Dianne Ngoza never emerged from the Dallas Court Reporting Centre. Instead, she was smuggled to Yarl’s Wood where she awaits deportation to Zambia. The Salford Star reached Home Affairs and asked: “Why was Dianne detained at Dallas Court when her lawyers were filing new evidence and `proofs’ at the time? Why were supporters and family, and Dianne herself, informed that she was being taken to Pennine House in Manchester, when she was actually being taken to Yarl’s Wood? Is there any avenues left for Dianne to remain in the country while her case is heard?”
Home Affairs responded, “We expect people with no legal basis to remain in the UK to leave the country voluntarily, and we provide support to help people return to their home country. Where they refuse to do so we will seek to enforce their removal.”

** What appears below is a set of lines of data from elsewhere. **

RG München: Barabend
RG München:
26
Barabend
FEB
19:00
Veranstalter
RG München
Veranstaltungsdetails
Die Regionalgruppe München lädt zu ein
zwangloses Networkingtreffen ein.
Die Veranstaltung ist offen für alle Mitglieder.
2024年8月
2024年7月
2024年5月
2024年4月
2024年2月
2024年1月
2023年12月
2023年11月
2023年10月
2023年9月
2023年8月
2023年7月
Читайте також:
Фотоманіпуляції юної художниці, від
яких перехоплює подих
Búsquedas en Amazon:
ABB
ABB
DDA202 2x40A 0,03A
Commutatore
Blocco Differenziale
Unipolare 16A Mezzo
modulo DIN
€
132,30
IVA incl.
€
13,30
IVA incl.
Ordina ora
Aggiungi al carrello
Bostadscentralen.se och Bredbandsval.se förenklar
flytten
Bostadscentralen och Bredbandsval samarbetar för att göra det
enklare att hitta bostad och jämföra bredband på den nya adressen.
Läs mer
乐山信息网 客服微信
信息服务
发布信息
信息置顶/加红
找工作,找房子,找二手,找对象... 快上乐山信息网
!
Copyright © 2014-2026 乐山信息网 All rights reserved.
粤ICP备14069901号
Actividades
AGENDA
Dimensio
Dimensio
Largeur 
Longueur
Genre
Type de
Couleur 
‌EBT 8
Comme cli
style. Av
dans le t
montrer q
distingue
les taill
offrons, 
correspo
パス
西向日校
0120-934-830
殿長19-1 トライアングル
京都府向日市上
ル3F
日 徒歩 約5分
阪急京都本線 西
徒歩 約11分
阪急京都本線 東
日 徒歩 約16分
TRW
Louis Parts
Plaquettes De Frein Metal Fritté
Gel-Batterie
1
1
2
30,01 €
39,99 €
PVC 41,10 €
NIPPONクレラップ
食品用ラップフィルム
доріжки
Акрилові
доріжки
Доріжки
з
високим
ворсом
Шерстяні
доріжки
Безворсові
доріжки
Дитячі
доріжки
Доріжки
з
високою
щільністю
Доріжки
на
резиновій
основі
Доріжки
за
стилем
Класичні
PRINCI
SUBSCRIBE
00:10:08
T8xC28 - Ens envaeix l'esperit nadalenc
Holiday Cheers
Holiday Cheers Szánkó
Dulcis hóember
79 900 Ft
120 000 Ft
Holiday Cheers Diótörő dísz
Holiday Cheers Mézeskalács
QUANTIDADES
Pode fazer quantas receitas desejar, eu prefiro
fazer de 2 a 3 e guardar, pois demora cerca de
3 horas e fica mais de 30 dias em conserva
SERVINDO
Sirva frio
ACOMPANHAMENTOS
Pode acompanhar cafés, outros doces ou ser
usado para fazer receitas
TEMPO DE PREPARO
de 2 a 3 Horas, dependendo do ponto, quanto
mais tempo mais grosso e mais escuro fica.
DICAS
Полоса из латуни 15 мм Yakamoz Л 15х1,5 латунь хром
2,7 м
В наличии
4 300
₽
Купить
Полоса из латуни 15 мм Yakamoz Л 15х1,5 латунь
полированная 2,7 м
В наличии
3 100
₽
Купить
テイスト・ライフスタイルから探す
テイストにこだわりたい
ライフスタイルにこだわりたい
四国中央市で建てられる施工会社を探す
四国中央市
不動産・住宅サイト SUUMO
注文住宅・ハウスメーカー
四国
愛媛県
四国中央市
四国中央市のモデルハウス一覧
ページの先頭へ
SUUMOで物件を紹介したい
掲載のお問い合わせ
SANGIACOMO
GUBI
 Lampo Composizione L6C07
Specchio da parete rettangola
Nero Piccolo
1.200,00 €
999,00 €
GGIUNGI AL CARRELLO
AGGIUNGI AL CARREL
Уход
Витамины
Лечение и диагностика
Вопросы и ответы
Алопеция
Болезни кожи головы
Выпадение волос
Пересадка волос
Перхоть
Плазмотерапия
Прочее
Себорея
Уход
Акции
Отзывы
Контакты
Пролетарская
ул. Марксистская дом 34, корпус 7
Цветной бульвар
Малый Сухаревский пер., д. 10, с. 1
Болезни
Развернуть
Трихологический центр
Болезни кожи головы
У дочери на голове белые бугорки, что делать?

Let us fight for all the generations around the world that are suffering in silence. Let us be the mouthpiece for those who cannot speak for themselves. Let us reject the torture that passes for support. Let us abolish the State of Destitution, the zone of abandonment. Let us join with the WAST choir, the Nightingales, who sing of women’s rights, women’s power, women’s dreams, and who begin their songs with this: “We want Yarl’s Wood to close, not just today, or tomorrow, but forever”. Sing it loud, sing it proud, shut it down, set her free, not just today, or tomorrow, but forever. Amen.